I just got done reading Anthony McCann's "I (heart) Your Fate," and, like, whoa.

A few notes: The poems in this book border on being overtaken with naming, with applying meaning, with, well, being overtaken in general, "While all this time the highway poured towards me/ Bringing you and the promise of words..." It's hard to argue that all poetry isn't, in some way, a search for meaning, but McCann simplifies his search to just the language we use, implying maybe, that there can be no greater meaning without recognizing the impossibility of meaning in the first place, "and I wonder what all your things mean..." The book then takes on the responsibility of beginning meaning by giving everything a name. Words have names. You have names. Lives have names.

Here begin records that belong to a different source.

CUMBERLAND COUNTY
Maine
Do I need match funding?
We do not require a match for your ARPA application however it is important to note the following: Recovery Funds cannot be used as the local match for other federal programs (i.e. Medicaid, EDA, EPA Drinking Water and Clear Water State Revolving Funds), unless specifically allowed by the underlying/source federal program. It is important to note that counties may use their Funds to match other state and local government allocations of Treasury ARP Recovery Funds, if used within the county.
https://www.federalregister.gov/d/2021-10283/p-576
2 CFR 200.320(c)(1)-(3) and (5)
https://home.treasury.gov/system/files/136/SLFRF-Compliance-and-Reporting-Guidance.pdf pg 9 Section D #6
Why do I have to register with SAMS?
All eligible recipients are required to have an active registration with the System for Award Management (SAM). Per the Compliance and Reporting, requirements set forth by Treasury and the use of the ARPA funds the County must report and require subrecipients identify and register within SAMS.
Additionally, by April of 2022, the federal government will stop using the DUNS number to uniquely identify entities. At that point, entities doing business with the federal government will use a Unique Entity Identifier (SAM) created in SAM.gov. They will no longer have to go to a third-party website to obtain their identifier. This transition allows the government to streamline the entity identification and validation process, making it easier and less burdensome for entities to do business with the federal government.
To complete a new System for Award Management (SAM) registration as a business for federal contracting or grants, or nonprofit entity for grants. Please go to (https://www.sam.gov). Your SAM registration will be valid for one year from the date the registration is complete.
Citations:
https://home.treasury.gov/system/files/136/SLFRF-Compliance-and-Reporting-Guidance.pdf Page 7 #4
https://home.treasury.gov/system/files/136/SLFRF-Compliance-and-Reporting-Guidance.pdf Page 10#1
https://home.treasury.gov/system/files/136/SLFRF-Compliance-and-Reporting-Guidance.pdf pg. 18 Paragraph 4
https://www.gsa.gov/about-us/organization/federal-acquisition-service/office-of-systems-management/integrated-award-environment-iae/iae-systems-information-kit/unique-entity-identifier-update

And McCann pushes this idea by limiting his vocabulary; words, phrases and images are recycled to both limit and expand their respective meanings (brains, hands, teeth, knees, wrists, and birds, feelings, words, names). Sometimes it works by process of elimination, i.e., I don't know what I mean, but I don't mean that. Other times meaning keeps unfolding and expanding as if he were saying, I mean this and that and this and this and that too:

"It's almost as if I were saying these things
To someone--to you--or not even to you
You stood--like the day--by the beach--with you bag
While the birds and the traffic referred to themselves"

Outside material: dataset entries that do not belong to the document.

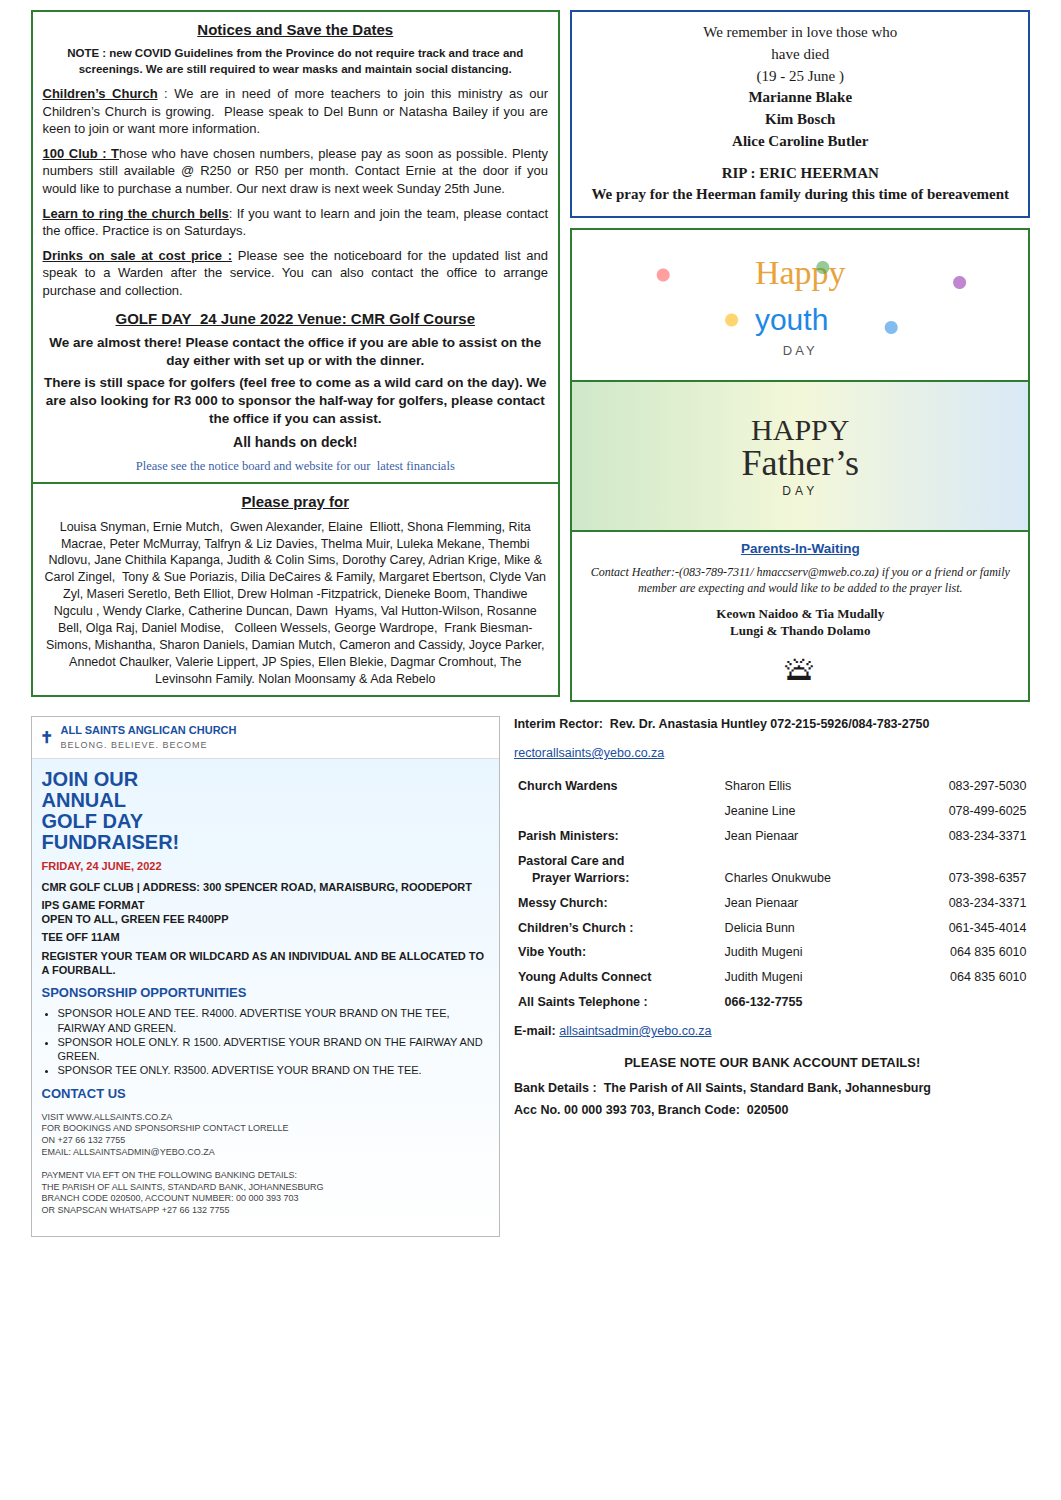Notices and Save the Dates
NOTE : new COVID Guidelines from the Province do not require track and trace and screenings. We are still required to wear masks and maintain social distancing.
Children’s Church : We are in need of more teachers to join this ministry as our Children’s Church is growing. Please speak to Del Bunn or Natasha Bailey if you are keen to join or want more information.
100 Club : Those who have chosen numbers, please pay as soon as possible. Plenty numbers still available @ R250 or R50 per month. Contact Ernie at the door if you would like to purchase a number. Our next draw is next week Sunday 25th June.
Learn to ring the church bells: If you want to learn and join the team, please contact the office. Practice is on Saturdays.
Drinks on sale at cost price : Please see the noticeboard for the updated list and speak to a Warden after the service. You can also contact the office to arrange purchase and collection.
GOLF DAY 24 June 2022 Venue: CMR Golf Course
We are almost there! Please contact the office if you are able to assist on the day either with set up or with the dinner.
There is still space for golfers (feel free to come as a wild card on the day). We are also looking for R3 000 to sponsor the half-way for golfers, please contact the office if you can assist.
All hands on deck!
Please see the notice board and website for our latest financials
Please pray for
Louisa Snyman, Ernie Mutch, Gwen Alexander, Elaine Elliott, Shona Flemming, Rita Macrae, Peter McMurray, Talfryn & Liz Davies, Thelma Muir, Luleka Mekane, Thembi Ndlovu, Jane Chithila Kapanga, Judith & Colin Sims, Dorothy Carey, Adrian Krige, Mike & Carol Zingel, Tony & Sue Poriazis, Dilia DeCaires & Family, Margaret Ebertson, Clyde Van Zyl, Maseri Seretlo, Beth Elliot, Drew Holman -Fitzpatrick, Dieneke Boom, Thandiwe Ngculu , Wendy Clarke, Catherine Duncan, Dawn Hyams, Val Hutton-Wilson, Rosanne Bell, Olga Raj, Daniel Modise, Colleen Wessels, George Wardrope, Frank Biesman-Simons, Mishantha, Sharon Daniels, Damian Mutch, Cameron and Cassidy, Joyce Parker, Annedot Chaulker, Valerie Lippert, JP Spies, Ellen Blekie, Dagmar Cromhout, The Levinsohn Family. Nolan Moonsamy & Ada Rebelo
We remember in love those who
have died
(19 - 25 June )
Marianne Blake
Kim Bosch
Alice Caroline Butler
RIP : ERIC HEERMAN
We pray for the Heerman family during this time of bereavement
Happy
youth DAY
HAPPY
Father’s DAY
Parents-In-Waiting
Contact Heather:-(083-789-7311/ hmaccserv@mweb.co.za) if you or a friend or family member are expecting and would like to be added to the prayer list.
Keown Naidoo & Tia Mudally
Lungi & Thando Dolamo
🛎
✝ ALL SAINTS ANGLICAN CHURCH
BELONG. BELIEVE. BECOME
JOIN OUR
ANNUAL
GOLF DAY
FUNDRAISER!
FRIDAY, 24 JUNE, 2022
CMR GOLF CLUB | ADDRESS: 300 SPENCER ROAD, MARAISBURG, ROODEPORT
IPS GAME FORMAT
OPEN TO ALL, GREEN FEE R400PP
TEE OFF 11AM
REGISTER YOUR TEAM OR WILDCARD AS AN INDIVIDUAL AND BE ALLOCATED TO A FOURBALL.
SPONSORSHIP OPPORTUNITIES
SPONSOR HOLE AND TEE. R4000. ADVERTISE YOUR BRAND ON THE TEE, FAIRWAY AND GREEN.
SPONSOR HOLE ONLY. R 1500. ADVERTISE YOUR BRAND ON THE FAIRWAY AND GREEN.
SPONSOR TEE ONLY. R3500. ADVERTISE YOUR BRAND ON THE TEE.
CONTACT US
VISIT WWW.ALLSAINTS.CO.ZA
FOR BOOKINGS AND SPONSORSHIP CONTACT LORELLE
ON +27 66 132 7755
EMAIL: ALLSAINTSADMIN@YEBO.CO.ZA
PAYMENT VIA EFT ON THE FOLLOWING BANKING DETAILS:
THE PARISH OF ALL SAINTS, STANDARD BANK, JOHANNESBURG
BRANCH CODE 020500, ACCOUNT NUMBER: 00 000 393 703
OR SNAPSCAN WHATSAPP +27 66 132 7755
Interim Rector: Rev. Dr. Anastasia Huntley 072-215-5926/084-783-2750
rectorallsaints@yebo.co.za
| Church Wardens | Sharon Ellis | 083-297-5030 |
| | Jeanine Line | 078-499-6025 |
| Parish Ministers: | Jean Pienaar | 083-234-3371 |
| Pastoral Care and Prayer Warriors: | Charles Onukwube | 073-398-6357 |
| Messy Church: | Jean Pienaar | 083-234-3371 |
| Children’s Church : | Delicia Bunn | 061-345-4014 |
| Vibe Youth: | Judith Mugeni | 064 835 6010 |
| Young Adults Connect | Judith Mugeni | 064 835 6010 |
| All Saints Telephone : | 066-132-7755 |
E-mail: allsaintsadmin@yebo.co.za
PLEASE NOTE OUR BANK ACCOUNT DETAILS!
Bank Details : The Parish of All Saints, Standard Bank, Johannesburg
Acc No. 00 000 393 703, Branch Code: 020500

This book is a dance that is meant to mesmerize. This book is like Jamie Lee Curtis in "True Lies." Yes, it's entertaining, and in the poem, "The Visitor's Locker Room" (which seems maybe in reference to the U of I's visitor's locker room at Kinnick), it's even pretty erotic, but what you quickly learn, these are just distractions while McCann sneaks in cleans both your palette and palate, sweeps them free of anything we'd call meaning and remakes it right before your eyes. And though this will read as hyperbole, after reading this book it's easy to imagine it like a prism your white light just passed through...

Look at you now, you're all rainbows and shit.